## Description of the task
Please reproduce the text lines of every item below verbatim, leaving out the pictures.

(Recorded data)
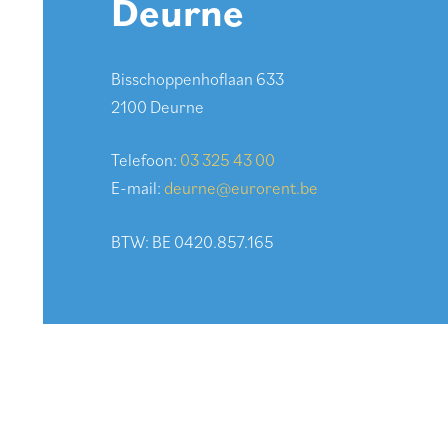
Deurne
Bisschoppenhoflaan 633
2100 Deurne
Telefoon:
03 325 43 00
E-mail:
deurne@eurorent.be
BTW: BE 0420.857.165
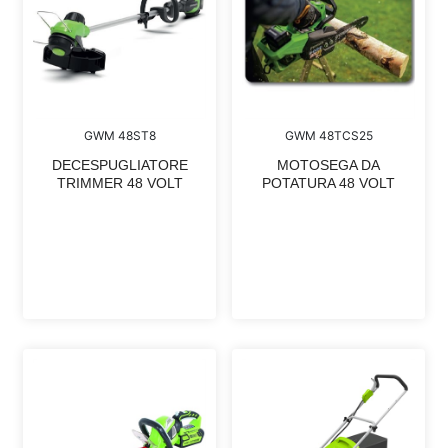
GWM 48ST8
GWM 48TCS25
DECESPUGLIATORE
MOTOSEGA DA
TRIMMER 48 VOLT
POTATURA 48 VOLT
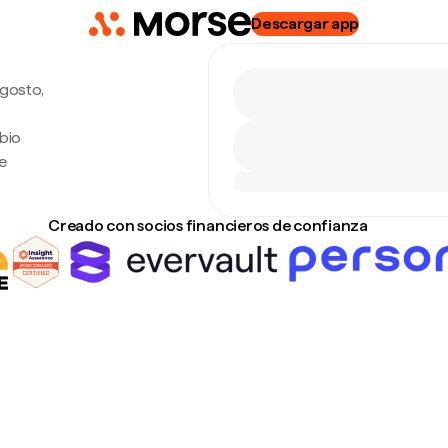
Descargar app
agosto,
bio
e
Creado con socios financieros de confianza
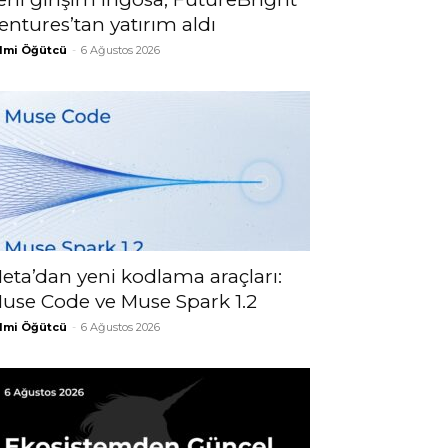
entures’tan yatırım aldı
lmi Öğütcü
-
6 Ağustos 2026
eta’dan yeni kodlama araçları:
use Code ve Muse Spark 1.2
lmi Öğütcü
-
6 Ağustos 2026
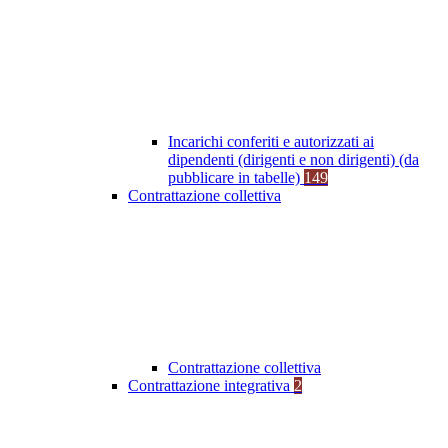
Incarichi conferiti e autorizzati ai
dipendenti (dirigenti e non dirigenti) (da
pubblicare in tabelle)
149
Contrattazione collettiva
Contrattazione collettiva
Contrattazione integrativa
2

## Response to this exercise
Deurne
Bisschoppenhoflaan 633
2100 Deurne
Telefoon:
03 325 43 00
E-mail:
deurne@eurorent.be
BTW: BE 0420.857.165
GWM 48ST8
GWM 48TCS25
DECESPUGLIATORE
MOTOSEGA DA
TRIMMER 48 VOLT
POTATURA 48 VOLT
Descargar app
agosto,
bio
e
Creado con socios financieros de confianza
entures’tan yatırım aldı
lmi Öğütcü
-
6 Ağustos 2026
eta’dan yeni kodlama araçları:
use Code ve Muse Spark 1.2
lmi Öğütcü
-
6 Ağustos 2026
Incarichi conferiti e autorizzati ai
dipendenti (dirigenti e non dirigenti) (da
pubblicare in tabelle)
149
Contrattazione collettiva
Contrattazione collettiva
Contrattazione integrativa
2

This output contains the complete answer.